Окончательно отказываюсь что-либо понимать!
Вернулся на сухой берег. Сел, в надежде согреться, обнимаю руками подернутые какими-то трупными пятнами, ледяные колени.
Блин горелый, где мои шмотки? Что за плоские шуточки?
Ладно, хоть живой. Сука все-таки этот Анзор. Падла кровяная. В ловушку заманил, джигит вонючий, спецом, видимо поджидали, кодлу наготове держали и валить собирались наглухо. Войны захотели. Будет вам война, дайте только выбраться отсюда. Козлы вонючие!
Меня стала обуревать дикая жажда мщения. Забили они на Фрола, на понятия забили, приехали и начали нас мочить. Спасибо Рваному вытащил, не то бы лежать мне сейчас в холодном морге.
— Спасибо не булькает, Старый.
Я аж подпрыгнул, да так в прыжке и повернулся на голос. Видать, незаметно для себя последнюю фразу произнес вслух.
Явился, не запылился!
Передо мной, уперев руки в бока, ничуть не стесняясь наготы, собственной персоной стоял Мишаня. Я заметил на его округлых плечах и выпяченном пузе бурые ошметки донных водорослей, видать, тоже где-то плавал. Бороденка всклокочена, зенки слегка ошалелые.
— Живой? — спрашиваю, сплевывая в осоку противный привкус реки.
— Типа того, — говорит невесело Миша и садится на корточки рядышком со мной. — Шмот-то наш где?
— Ты меня спрашиваешь? Найду, кто нас раздел — порешу тварей. Хоть бы трусняк оставили паскуды.
— Буду участвовать в расправе, — твердо заявляет Рваный с угрюмым блеском в глазах. — Я пока тебя искал в крапиве извалялся, шкура зудит как у прокаженного.
Приглядевшись внимательнее, замечаю россыпи красных волдырей на Мишиных конечностях и выпирающем животе, но ни жалости, ни сочувствия к собрату по несчастью во мне не зашевелилось.
— Где мы, кстати?
— В упор не понимаю, — хмыкает Рваный. — Тут река, там лес кругом, мы явно не в городе. Ясно одно — нечего тут лясы точить, обрываться надо, делать чего-нибудь, предпринимать…
А что делать? С голой жопой много не предпримешь. Для начала я собирался надыбать одежду, а потом выяснить где нахожусь и почему в таком непотребном виде. Я встал, поиграл плечами, сделал двоечку в воздух, подпрыгнул, присел.
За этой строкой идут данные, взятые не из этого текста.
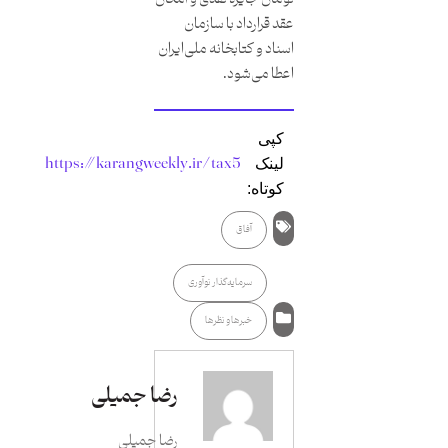
عقد قرارداد با سازمان
اسناد و کتابخانه ملی‌ایران
اعطا می‌شود.
کپی
https://karangweekly.ir/tax5
لینک
کوتاه:
آفاق
سرمایه‌گذار نوآوری
خبرها و نظرها
رضا جمیلی
رضا جمیلی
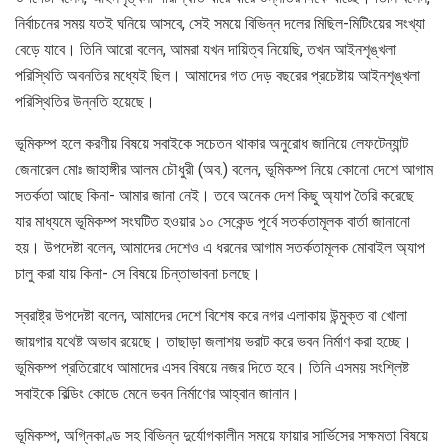
নির্বাচনের সময় যতই ঘনিয়ে আসবে, সেই সময়ে বিভিন্ন দলের মিছিল-মিটিংয়ের সংখ্যা
বেড়ে যাবে। তিনি আরো বলেন, আমরা যখন দায়িত্ব নিয়েছি, তখন আইনশৃঙ্খলা
পরিস্থিতি অবনতির মধ্যেই ছিল। আমাদের গত দেড় বছরের প্রচেষ্টায় আইনশৃঙ্খলা
পরিস্থিতির উন্নতি হয়েছে।
ভূমিকম্প হলে করণীয় বিষয়ে সবাইকে সচেতন থাকার অনুরোধ জানিয়ে লেফটেন্যান্ট
জেনারেল মোঃ জাহাঙ্গীর আলম চৌধুরী (অব.) বলেন, ভূমিকম্প নিয়ে কোনো দেশে আগাম
সতর্কতা আছে কিনা- আমার জানা নেই। তবে অনেক দেশ কিছু অ্যাপ তৈরি করেছে
যার মাধ্যমে ভূমিকম্প সংঘটিত হওয়ার ১০ সেকেন্ড পূর্বে সতর্কতামূলক বার্তা জানানো
হয়। উপদেষ্টা বলেন, আমাদের দেশেও এ ধরনের আগাম সতর্কতামূলক মোবাইল অ্যাপ
চালু করা যায় কিনা- সে বিষয়ে চিন্তাভাবনা চলছে।
স্বরাষ্ট্র উপদেষ্টা বলেন, আমাদের দেশে বিশেষ করে নগর এলাকায় উন্মুক্ত বা খোলা
জায়গার যথেষ্ট অভাব রয়েছে। তাছাড়া জলাশয় ভরাট করে ভবন নির্মাণ করা হচ্ছে।
ভূমিকম্প প্রতিরোধে আমাদের এসব বিষয়ে নজর দিতে হবে। তিনি এসময় সংশ্লিষ্ট
সবাইকে বিল্ডিং কোডে মেনে ভবন নির্মাণের আহ্বান জানান।
ভূমিকম্প, অগ্নিকাণ্ড সহ বিভিন্ন দুর্যোগকালীন সময়ে ফায়ার সার্ভিসের সক্ষমতা বিষয়ে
Нормалек, органон в полном порядке, отросток чем бы прикрыть да как назло ни одного лопуха не видно все осока да камыш выше моей макушки.
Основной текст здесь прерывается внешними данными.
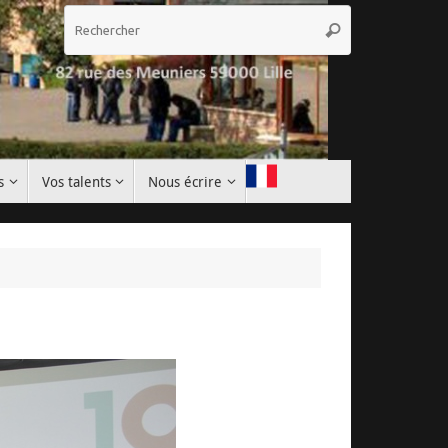
Recherche
Rechercher
pour
:
s
Vos talents
Nous écrire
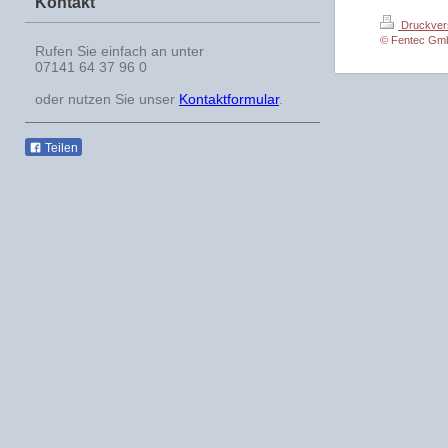
Kontakt
Druckver
© Fentec Gm
Rufen Sie einfach an unter
07141 64 37 96 0
oder nutzen Sie unser
Kontaktformular
.
Teilen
— Так пошли, — говорю. — Если спросят, скажем — нудисты-любители.
Миша немного поколебался, потом согласился. Топать решили вниз по реке до ближайшего жилья или чего-то где можно будет разжиться на халяву шмотками.
На ходу я согреваюсь, даже пот по хребтине пополз. Никогда не думал, что буду куда-то пробираться в чем мать родила. Дожили, что называется…
Безоблачное до этого небо зарябило тучками, потянул ветерок. Сочная прибрежная осока шелестит по голым ногам, земля мягкая и теплая, иногда кажется, ступаешь по чему-то живому. Очень скоро кромка густого подлеска приблизилась к воде едва ли не вплотную. Мы как Чингачгук и Пятница шагаем по узкому коридору между ленивой речкой слева и подступающим кустарником справа. Пробираемся сквозь заросли двухметрового камыша и жирной крапивы со стеблями толщиной в палец, спотыкаемся, материмся, застреваем в особо густых местах, но упорно прем напролом.
Силы с каждым пройденным метром начинают таять, обжаленная ядреной крапивой, посеченная ветками, кусаемая озверелым гнусом кожа болит и чешется. Начинаю чувствовать, что скоро не смогу сделать и шага от подавляющей волю усталости.
Первым не выдерживает мой попутчик.
— Все, не могу больше! — задыхаясь объявляет Миша.
— Давай еще немного, гляди, вон лес кончается.
Чуть впереди, насколько я смог понять, лес резко уходит вправо, и там перед нами должно открыться нечто вроде прибрежного луга. Пройдя метров сто, мы понимаем, что так оно и есть: нашим алчущим взорам предстает недавно скошенный, изумрудного цвета луг и вытащенная из речки, перевернутая вверх дном деревянная, широкая лодка. Ближе к корме в правом боку гораздо ниже ватерлинии зияет, проломленная чем-то острым, дырина с кулак.
Удобный, пологий берег и вытоптанная до желтого песка дернина указывают на имеющийся в том месте многолетний сход к реке.
Наконец-то признаки разумной жизни, еще не конец мучениям, но надежда на избавление появилась нехилая.